Grace Backian, director of the Northern Philippines Root Crops Research and Training Center, said the production decline is largely because there is no financial incentive for farmers to plant more. Ube takes between nine months and one year to grow, while other vegetables like potatoes can be sold for profit in less than three months.

“As of this time, it is the traders who really benefit if there are increases in the price of ube,” Backian told CNN. “Our farmers do not consider it a cash crop.”

The irony is stark. Exports of ube and ube-based products reached $3.06 million in 2025, with nearly 1.7 million kilograms shipped abroad, primarily to the United States. Yet the farmers who grow the crop see little of that wealth. Traders and middlemen typically capture larger margins from processing and exports, while many farmers continue operating with low farm-gate prices and limited bargaining power.

Farmers in remote areas also struggle to find buyers, so it is often easier for them to offload their harvests to middlemen, albeit at lower prices, than go to market themselves.

The structural problems go beyond economics. Farming remains fragmented, with smallholders dominating the sector. This structure constrains economies of scale and reduces the ability to standardize output. Access to quality planting materials is uneven, and many farmers face financial barriers when attempting to expand operations.

Production is further constrained by how ube is propagated. The crop grows faster from cut tubers than from seeds, forcing farmers to choose between selling their harvest and reserving portions for replanting.

Climate change compounds the challenge. Filipino farmers are struggling to keep pace as climate change makes weather patterns more unpredictable and limits the supply of quality planting material, according to the Philippine Root Crop Research and Training Center.

Meanwhile, Vietnam has positioned itself to scale up ube production rapidly, leveraging its tropical climate and established commercial base in crops like cassava and dragon fruit. Crucially, Vietnam invests in tissue culture and propagation centers, ensuring a steady supply of planting materials and avoiding the bottlenecks that plague Philippine farmers.

The budget situation at home is moving in the opposite direction. The Philippines’ 2026 agriculture budget was cut by 10%, with ube funding set to decline.

Researchers warn that the Philippines has seen this story before. The country was once Southeast Asia’s dominant rice producer but gradually lost ground to neighbors with stronger government support and more favorable geography, and now depends on rice imports. Vietnam and China are scaling up ube production through policy prioritization, biotechnology and export infrastructure, positioning themselves to capture a growing share of global demand.
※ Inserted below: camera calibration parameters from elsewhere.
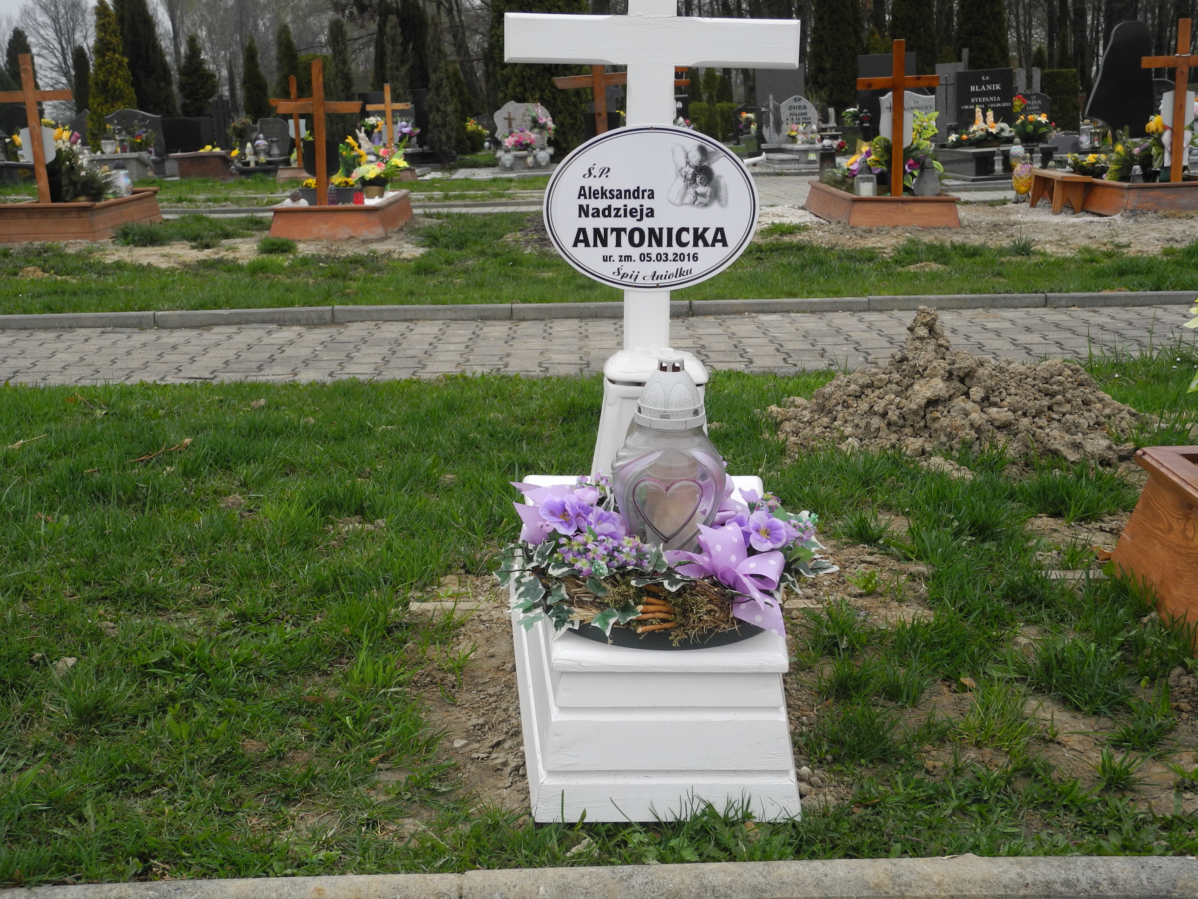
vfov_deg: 32.2
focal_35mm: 45
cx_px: 599
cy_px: 450
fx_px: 1557
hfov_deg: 42.1
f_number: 3.2
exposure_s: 1/320
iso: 100
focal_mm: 9.7
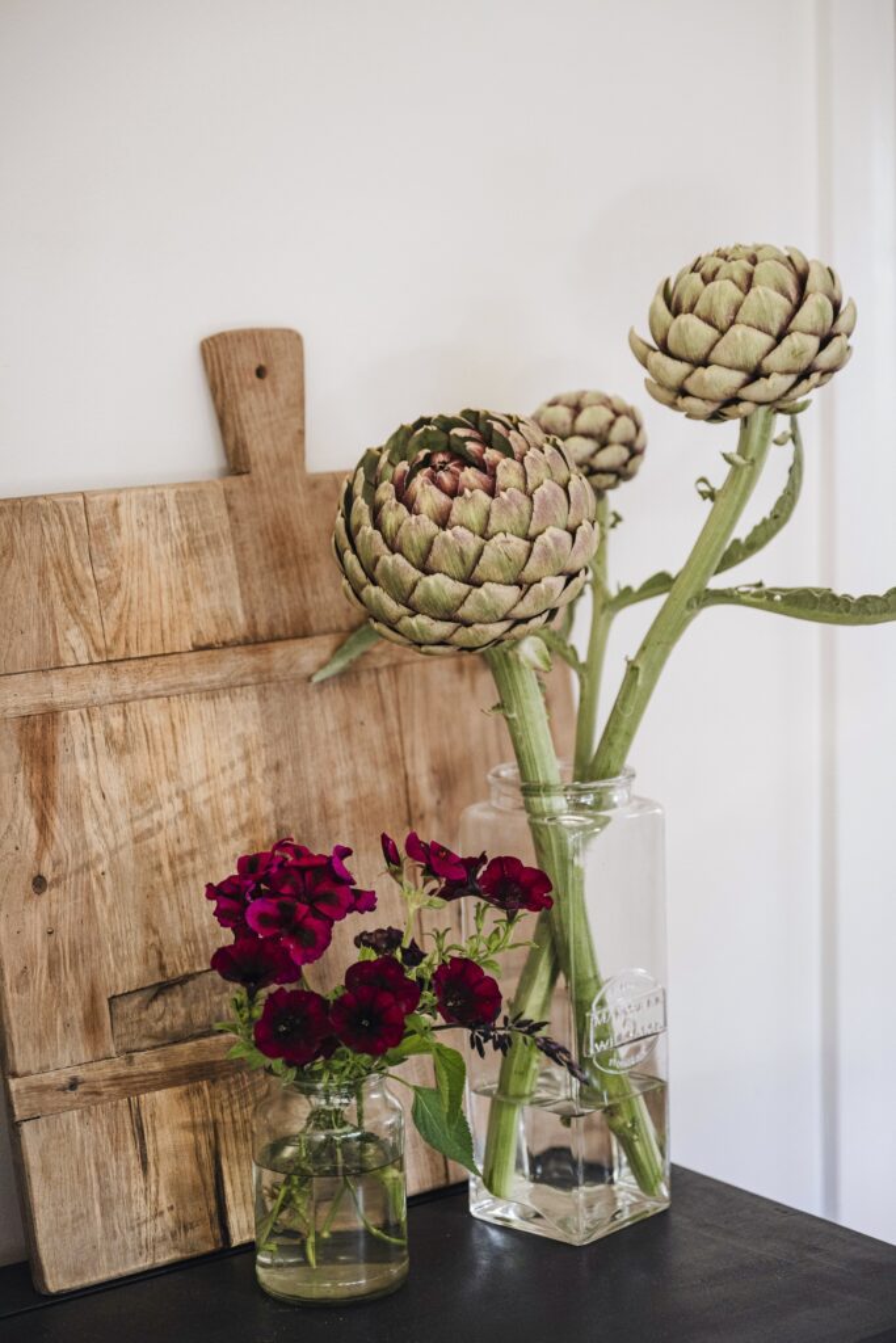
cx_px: 448
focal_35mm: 70
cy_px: 672
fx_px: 2612
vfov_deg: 28.8
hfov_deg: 19.5
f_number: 2.8
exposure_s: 1/60
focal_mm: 70
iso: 400
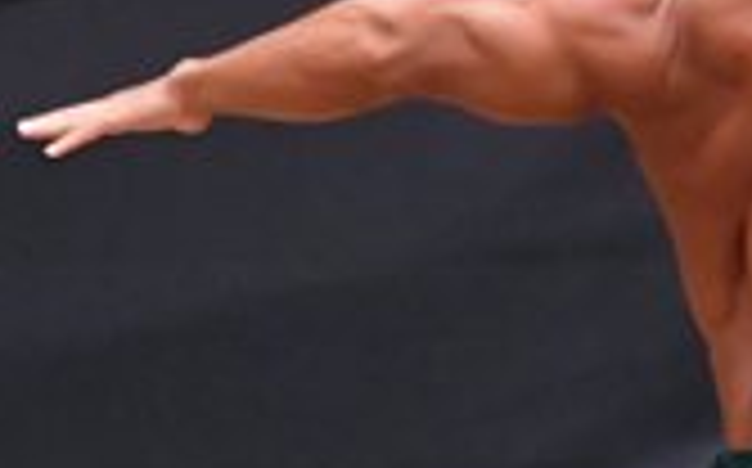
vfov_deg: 1.0
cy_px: 464
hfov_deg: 1.6
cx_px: 732
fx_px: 26145
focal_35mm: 1277
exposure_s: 1/400
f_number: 5.6
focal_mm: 180
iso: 6400
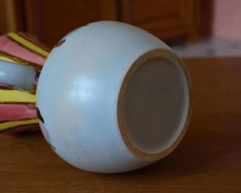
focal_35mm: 82
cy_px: 96
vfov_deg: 18.7
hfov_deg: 23.2
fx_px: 585
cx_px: 96
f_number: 5.3
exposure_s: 1/100
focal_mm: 48
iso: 400
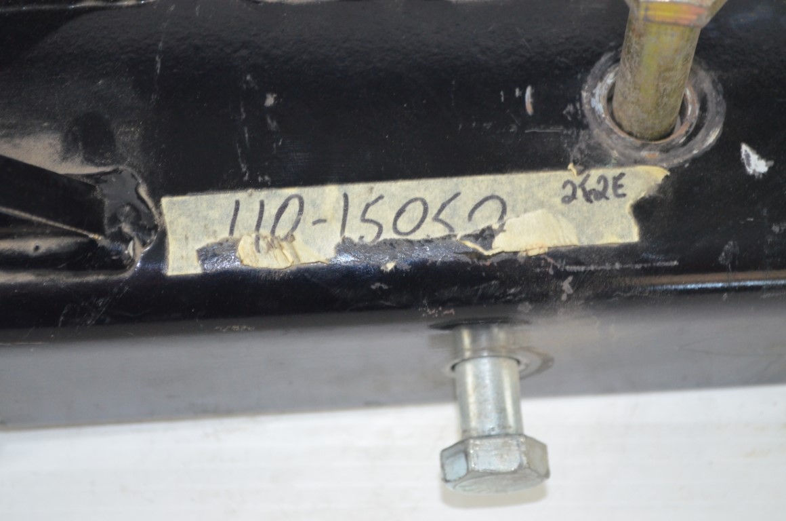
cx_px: 393
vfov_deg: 18.8
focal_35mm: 72
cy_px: 260
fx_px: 1569
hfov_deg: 28.1
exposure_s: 1/60
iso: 1800
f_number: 5.6
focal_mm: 48
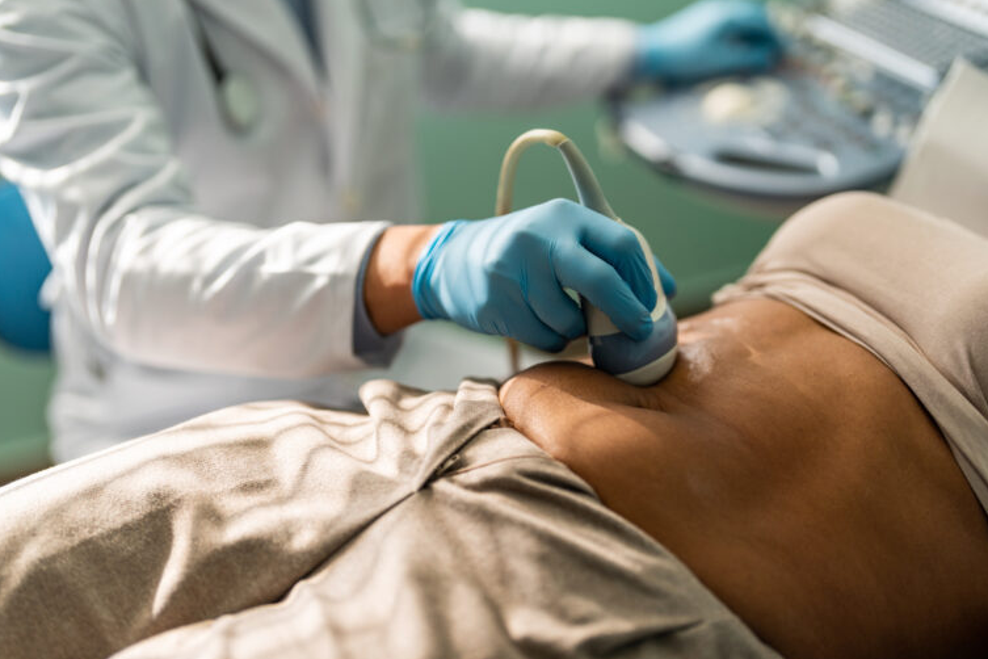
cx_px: 499
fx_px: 1400
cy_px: 332
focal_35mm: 51
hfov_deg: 38.9
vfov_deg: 26.5
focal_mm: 50
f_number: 1.6
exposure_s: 1/640
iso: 160
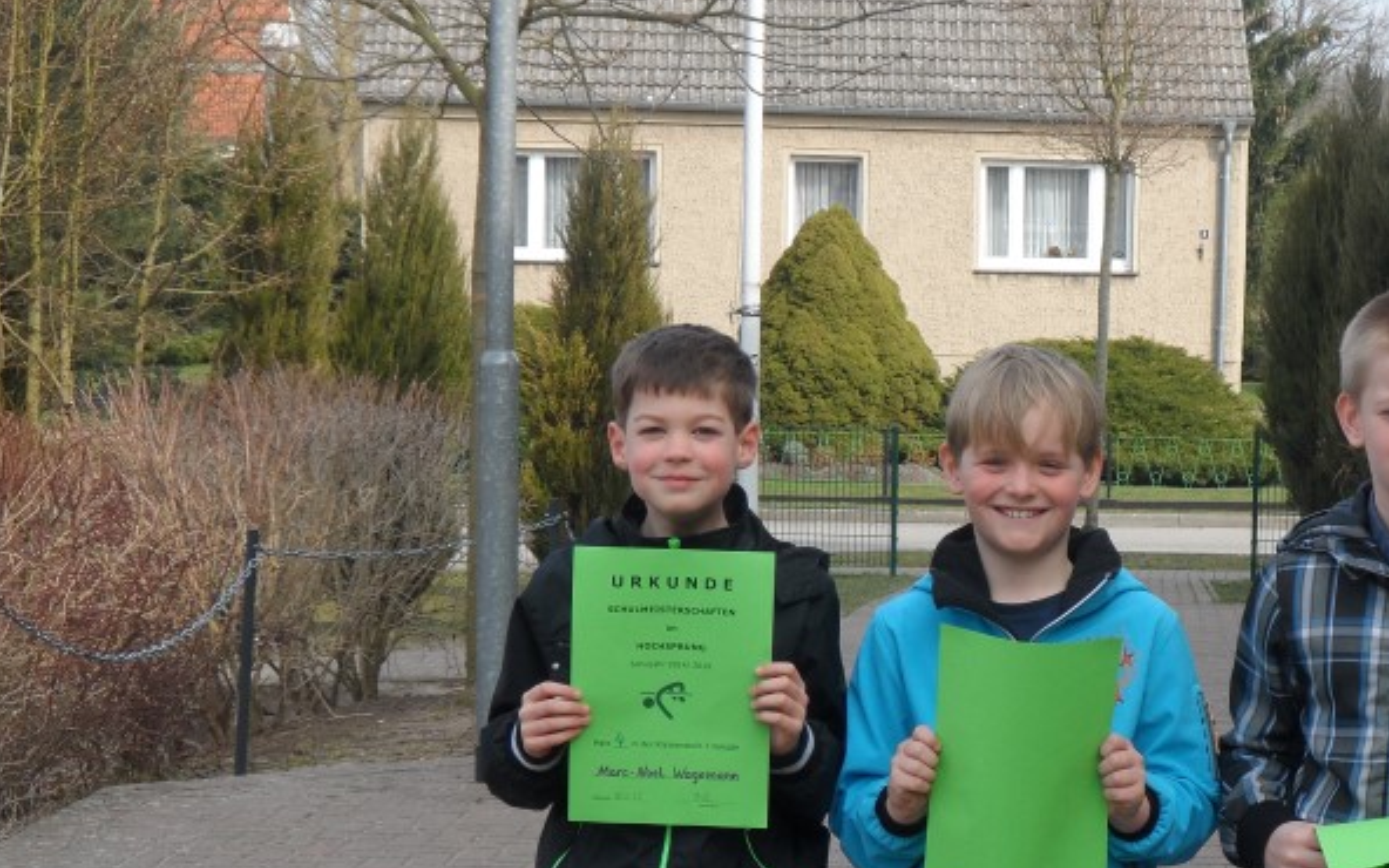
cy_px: 481
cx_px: 1152
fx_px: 3748
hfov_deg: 20.7
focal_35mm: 99
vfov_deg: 13.2
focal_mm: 9.8
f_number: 4.1
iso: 80
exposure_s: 1/250
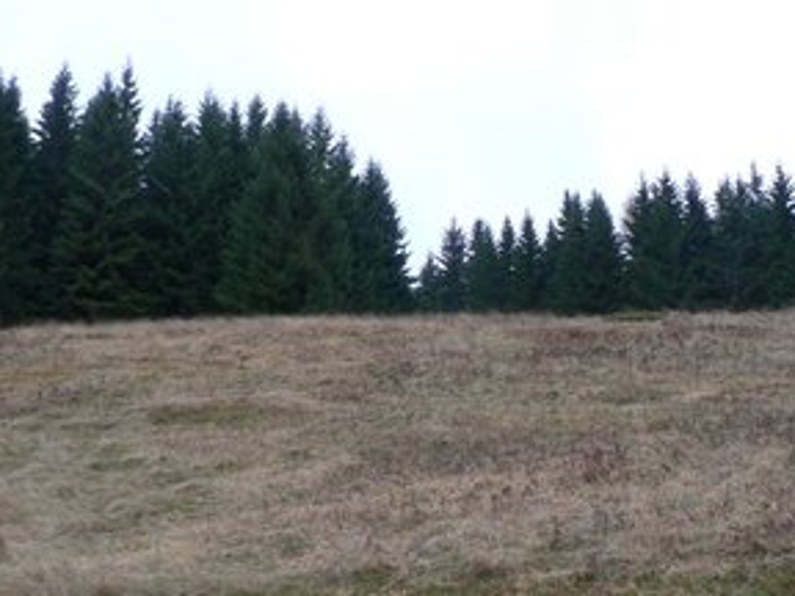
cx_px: 436
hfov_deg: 38.2
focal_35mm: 50
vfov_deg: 29.0
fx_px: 1148
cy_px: 370
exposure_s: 1/30
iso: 80
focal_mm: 6
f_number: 2.8
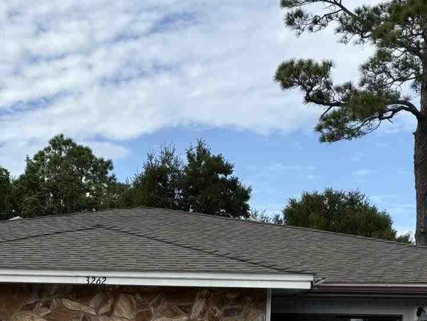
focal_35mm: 73
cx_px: 59
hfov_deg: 26.0
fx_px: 901
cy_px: 367
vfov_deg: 19.2
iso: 50
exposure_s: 1/2141
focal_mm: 5.96
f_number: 1.6
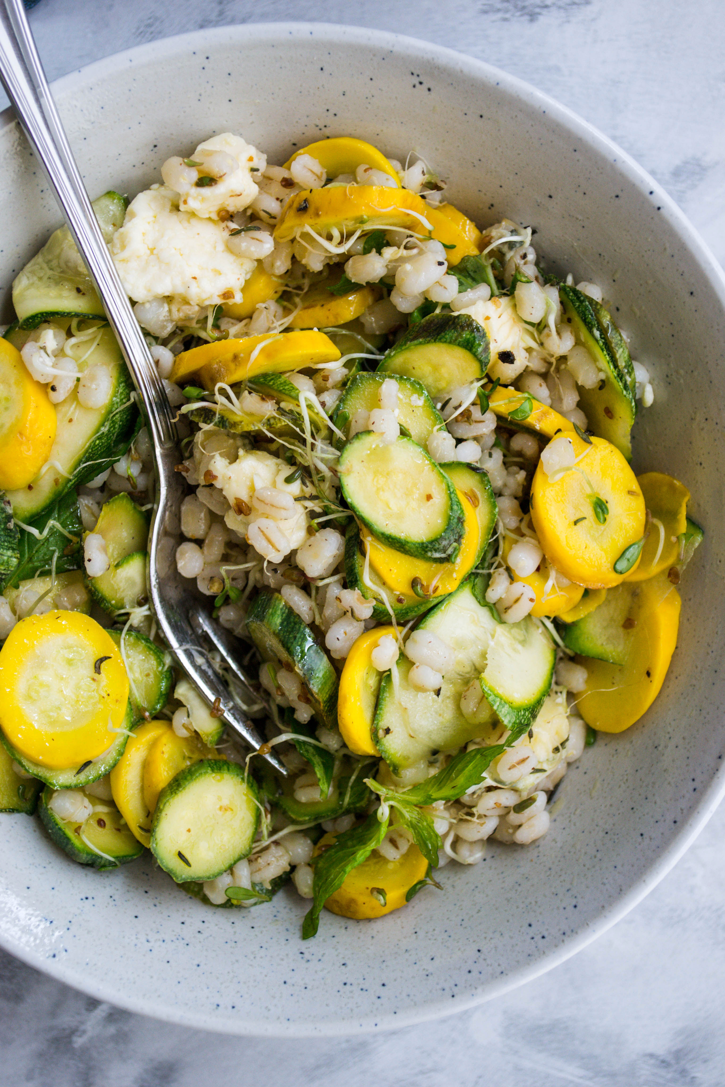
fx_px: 1812
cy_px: 544
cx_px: 362
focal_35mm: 60
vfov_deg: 33.4
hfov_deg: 22.6
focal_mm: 40
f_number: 5.6
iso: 280
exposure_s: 1/125
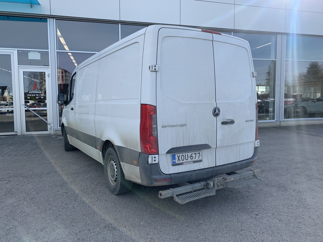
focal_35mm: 26
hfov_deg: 67.3
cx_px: 162
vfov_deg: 53.1
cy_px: 121
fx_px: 243
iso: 25
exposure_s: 1/1136
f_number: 1.8
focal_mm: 4.25
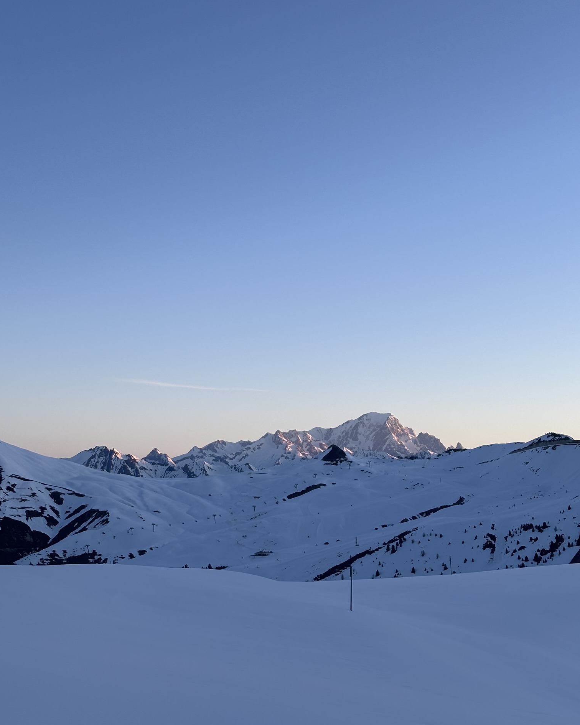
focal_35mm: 55
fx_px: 1180
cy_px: 361
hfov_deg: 27.6
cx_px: 287
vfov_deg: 34.2
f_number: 1.6
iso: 32
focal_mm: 5.96
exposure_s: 1/615
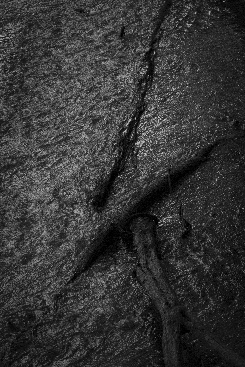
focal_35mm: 109
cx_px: 122
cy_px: 184
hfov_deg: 12.6
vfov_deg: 18.8
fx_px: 1113
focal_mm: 40.05
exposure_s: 1/125
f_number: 10
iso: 2500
As supply tightens, some manufacturers are reformulating products or limiting seasonal offerings to manage exposure to price volatility. Some international boba shops and industrial bakeries have begun substituting purple sweet potato — visually similar to ube but botanically distinct — to stabilize their supply chains.

Some researchers see a way out, but it requires a fundamental shift in how the industry is structured. Recommendations highlight how cooperatives, combined with planting material innovation and climate-resilient practices, can strengthen domestic supply chains, secure export markets and preserve the Philippines’ leadership.

Supply could become even more constrained as younger generations abandon agriculture, Backian added.

For now, the Philippines holds one advantage that cannot easily be replicated: maintaining a clear Philippine identity for ube products could become increasingly important as more countries expand production. Researchers argue that geographic labeling, cultural storytelling and stronger branding could command premium prices — but only if there is enough domestic product left to sell.

“To fully capture value, ube must be treated as a cultural export,” one analysis concluded.

The question is whether the country will act on that before the rest of the world grows its own.